Con can sometimes follow lleno in very specific, more figurative uses, but the standard pattern is “lleno de + noun” to indicate the content that fills the space.

So llenos de turistas directly corresponds to “full of tourists”.

Why is there no pronoun ellos before están?

Spanish is a “null-subject” (or “pro-drop”) language: you can omit the subject pronoun because the verb ending already shows who the subject is.

  • (Ellos) están llenos. → normally just Están llenos.
  • (Nosotros) vivimos en Madrid.Vivimos en Madrid.

In your sentence, context and verb form make it clear that the subject is los hoteles del centro, so you do not add ellos. Using ellos here would actually sound strange, because ellos usually refers to people or animals, not inanimate things like hotels, unless there’s a very specific reason.

Can en Navidad go at the end: Los hoteles del centro están llenos de turistas en Navidad?

Yes, that is also correct:

  • Los hoteles del centro están llenos de turistas en Navidad.

Both orders are fine:

  • En Navidad, los hoteles del centro están llenos de turistas.
  • Los hoteles del centro están llenos de turistas en Navidad.

Differences are mostly about emphasis:

  • Putting En Navidad first highlights the time period.
  • Putting it at the end keeps the focus first on the hotels and their condition, then adds when it happens.

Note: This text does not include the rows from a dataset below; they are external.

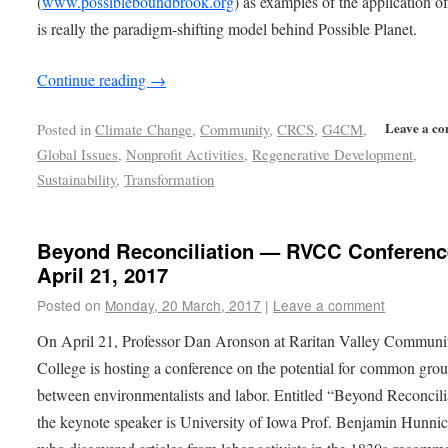
(
www.possibleboundbrook.org
) as examples of the application o
is really the paradigm-shifting model behind Possible Planet.
Continue reading
→
Leave a c
Posted in
Climate Change
,
Community
,
CRCS
,
G4CM
,
Global Issues
,
Nonprofit Activities
,
Regenerative Development
,
Sustainability
,
Transformation
Beyond Reconciliation — RVCC Conferenc
April 21, 2017
Posted on
Monday, 20 March, 2017
|
Leave a comment
On April 21, Professor Dan Aronson at Raritan Valley Communi
College is hosting a conference on the potential for common gro
between environmentalists and labor. Entitled “Beyond Reconcili
the keynote speaker is University of Iowa Prof. Benjamin Hunnic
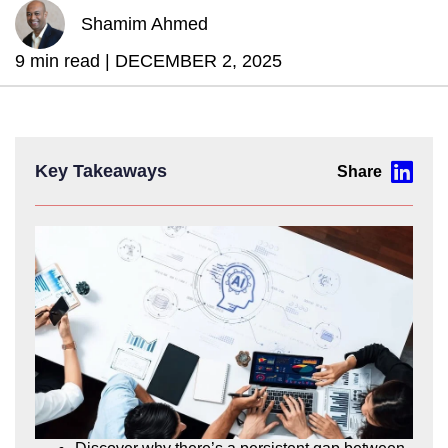
Shamim Ahmed
9 min read |
DECEMBER 2, 2025
Key Takeaways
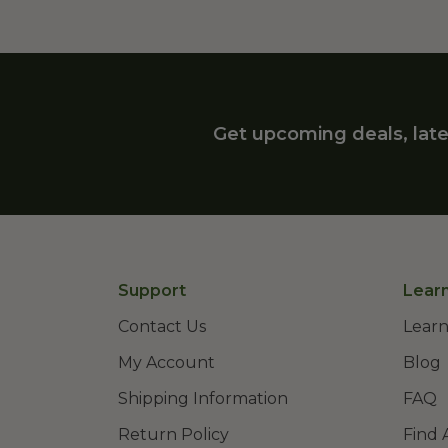
Get upcoming deals, late
Support
Lear
Contact Us
Learn
My Account
Blog
Shipping Information
FAQ
Return Policy
Find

Grammatically, both are fully acceptable in Spain.

What exactly does Navidad refer to here: the day, or the whole period?

In everyday Spanish, Navidad can refer to:

  1. The specific day of Christmas (25 December), or
  2. The Christmas period / the holidays in general (roughly late December–early January in Spain).

In this sentence about tourists and hotels, en Navidad is naturally understood as “over the Christmas period / at Christmas time”, not just one single day. Context tells you it’s the season.

What gender is turistas? It ends in -a but seems masculine.

Turista is one of those nouns that has the same form for masculine and feminine:

  • el turista = the (male) tourist
  • la turista = the (female) tourist

In the plural:

  • los turistas = a group including at least one man
  • las turistas = a group of only women

In your sentence, you have de turistas with no article, so you don’t see the gender at all. It just means “(full) of tourists” in a general, mixed-gender way.

So the ending -a here does not automatically mean feminine; you look at the article (el / la) to know the gender.

Why de turistas and not de los turistas or de unos turistas?

After lleno de, Spanish often uses a plural noun without an article to mean an unspecified amount of something:

  • lleno de agua = full of water
  • lleno de gente = full of people
  • lleno de turistas = full of tourists

If you say de los turistas, you are referring to a specific group of tourists that both speaker and listener already know about:

  • En Navidad los hoteles del centro están llenos de los turistas que vienen a esquiar.
    → “full of the tourists who come to ski” (a particular set of tourists)

Using de turistas (without article) keeps it general and indefinite, just like English “full of tourists” with no “the”.